> **Work instructions**
a) According to the insurance law newsletter, in what year did New York first enact its anti-arson application law?
b) Reproduce a passage from the insurance law newsletter word for word. Begin at the words "A fire occurred" and stop after "the policy term.".
c) Write the next part of the insurance law newsletter, picking up after its last sentence.

> **Given text**
▼
On March 9, the New York State Assembly passed bill no. A02811, which proposes to repeal New York laws and regulations that mandate submission of an anti-arson application for insurance coverage to insure any building against the peril of fire or explosion. This bill currently resides with the Senate in its Insurance Committee. Notably, this repeal has passed the Assembly every year since 2019 but has always died in the Senate. Will this be the year?

According to the Sponsor Memorandum:

“In 1981 when New York first enacted its anti-arson application law . . ., arson for profit was a significant economic and societal problem. New York's anti-arson application law was enacted to give insurers ownership and property valuation information to assist in the investigation of arson for profit and to require property owners to sign a fraud statement. However, present-day arson investigation techniques no longer rely on the anti-arson application form to determine ownership and property valuation and fraud statements are collected through other means when adjusting a loss. Insurers have access to a multitude of third-party sources to determine ownership and property values. Since the information collected on the form is no longer used, completing and collecting the form (which is required for both new and renewed insurance policies) creates a significant burden for both consumers and insurers. Consumers suffer because completing the form is burdensome and insurance carriers must cancel in force policies when the form is not returned, which means that the policyholder may be without coverage. Furthermore, consumers hear the ultimate administrative cost of having insurers reinstate policies that have been cancelled when they fail to renew the anti-arson application.  Insurers are burdened by the inordinate amount of time spent tracking down the anti-arson application from property owners. Recognizing that the reason that this law was originally enacted no longer exists, both Rochester and Buffalo repealed the law in recent years.”

Under Insurance Law §3403, as it stands today, “the use of the anti-arson application shall be mandatory for all property insurance policies covering the peril of fire or explosion,” and requires a two-tier application form to be submitted when applying for an insurance policy or renewal. Given that anti-arson applications have outlived their usefulness and, in fact, result in unnecessary gaps in coverage where they are not submitted, this bill would eliminate the burdensome requirement altogether.

 

RAUH’S RAMBLINGS
Patricia A. Rauh

[email protected]

No case to report this week – see you next time!

 

STORM’S SIU
Scott D. Storm
[email protected]

 

02/08/23       Jimenez v. Occidental Fire & Cas. Co. of No. America
United States District Court, E.D. New York
Although the Insurance Law Allows for Retroactive Cancellation After a Cancellation Notice has Been Sent Out and the Delinquent Premium is Not Paid Within the Requisite 15-Day Grace Period, Cancellation Was Not Effective as the Policy Did Not Also Specifically Provide for Retroactive Cancellation and, Therefore, Insurer Had to Provide Coverage for a Property Fire Loss Which Occurred Within the Grace Period

A fire occurred at plaintiff Jose Jimenez's home on July 25, 2020, approximately a week after the expiration date of the policy, issued by the defendant.  But it occurred during a fifteen-day grace period mandated by New York law for late payment. Jimenez did not pay the premium during that grace period or ever. The question in this case is whether the coverage terminated at the end of the grace period, or whether such termination was retroactive to the end of the policy term.

The Court reads the applicable statute and case law to permit the retroactive cancellation.  However, it holds that the policy did not provide for that outcome.
▲
Collected data entries:
▼
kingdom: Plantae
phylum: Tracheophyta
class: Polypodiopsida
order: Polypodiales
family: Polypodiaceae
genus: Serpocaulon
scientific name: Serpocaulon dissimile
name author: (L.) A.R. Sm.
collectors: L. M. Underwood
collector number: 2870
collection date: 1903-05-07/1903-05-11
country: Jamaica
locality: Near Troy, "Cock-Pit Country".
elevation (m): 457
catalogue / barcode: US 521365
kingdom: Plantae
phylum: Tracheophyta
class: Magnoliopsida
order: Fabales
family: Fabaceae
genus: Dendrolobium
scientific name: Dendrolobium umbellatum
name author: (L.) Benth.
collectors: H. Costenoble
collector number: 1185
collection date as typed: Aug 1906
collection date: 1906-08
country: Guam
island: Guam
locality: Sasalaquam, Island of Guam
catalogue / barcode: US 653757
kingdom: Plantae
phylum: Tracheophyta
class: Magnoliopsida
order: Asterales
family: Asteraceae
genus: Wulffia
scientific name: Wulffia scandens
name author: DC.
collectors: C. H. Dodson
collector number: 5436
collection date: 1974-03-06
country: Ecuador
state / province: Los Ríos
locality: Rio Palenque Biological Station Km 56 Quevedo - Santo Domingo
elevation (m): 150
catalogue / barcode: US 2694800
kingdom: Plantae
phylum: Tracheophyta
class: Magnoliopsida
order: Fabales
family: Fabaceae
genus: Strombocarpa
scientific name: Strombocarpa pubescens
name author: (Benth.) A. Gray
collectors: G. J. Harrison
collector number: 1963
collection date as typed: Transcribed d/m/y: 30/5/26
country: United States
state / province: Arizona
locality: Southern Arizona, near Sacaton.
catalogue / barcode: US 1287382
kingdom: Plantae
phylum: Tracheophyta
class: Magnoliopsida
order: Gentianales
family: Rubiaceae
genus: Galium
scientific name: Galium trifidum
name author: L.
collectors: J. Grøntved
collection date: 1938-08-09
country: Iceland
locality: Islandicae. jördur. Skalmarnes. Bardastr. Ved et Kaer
▲
> **Answers by item**
a) 1981

b)
A fire occurred at plaintiff Jose Jimenez's home on July 25, 2020, approximately a week after the expiration date of the policy, issued by the defendant.  But it occurred during a fifteen-day grace period mandated by New York law for late payment. Jimenez did not pay the premium during that grace period or ever. The question in this case is whether the coverage terminated at the end of the grace period, or whether such termination was retroactive to the end of the policy term.

c)
Accordingly, the Court denies Occidental's motion to dismiss the breach-of-contract claim. However, it granted Occidental's motion to dismiss Jimenez's estoppel claim, as well as a second contract claim that is duplicative and predicated on an invalid legal theory.

A renewal notice called for payment of the new premium by July 17, 2020. Jimenez acknowledges that he did not pay the new premium by that date.  Occidental mailed a Notice of Cancellation dated July 21, 2020.  That notice specified a "Date of Cancellation" of four days prior: July 17, 2020, the last day of coverage for which Jimenez had paid. The cancellation notice also provided for a 15-day grace period, as required by New York's Insurance Law. 

The fire occurred on July 25, 2020 — four days into the grace period. Still, Jimenez acknowledges that he did not pay the renewal premium.  But he does allege that the policy of insurance did not provide for retroactive cancellation.  He seeks $160,156 in reimbursement from Occidental for his home's contents. 

The question here, accordingly, is on what date Jimenez's coverage lapsed. Occidental argues that coverage lapsed on July 17, when the prior policy period ended; Jimenez claims coverage remained in effect until August 6 — the end-date of the grace period.

Jimenez claims two separate theories: that the terms of the policy did not provide for retroactive cancellation; and Occidental should be equitably estopped from denying coverage under the policy. His complaint does not set forth sufficient factual content to sustain that claim.

Occidental's mailing of a renewal notice had the effect of renewing the policy.  Once renewed, the policy can be canceled only as permitted by statute. Section 3425 provides that "upon the effective date if the policy is a renewal, no notice of cancellation shall be issued to become effective" unless one of several listed events transpires. N.Y. Ins. Law § 3425(c). One such event is nonpayment of premium. Id. § 3425(c)(2)(A); see also id. § 3425(a)(10) (defining "nonpayment of premium").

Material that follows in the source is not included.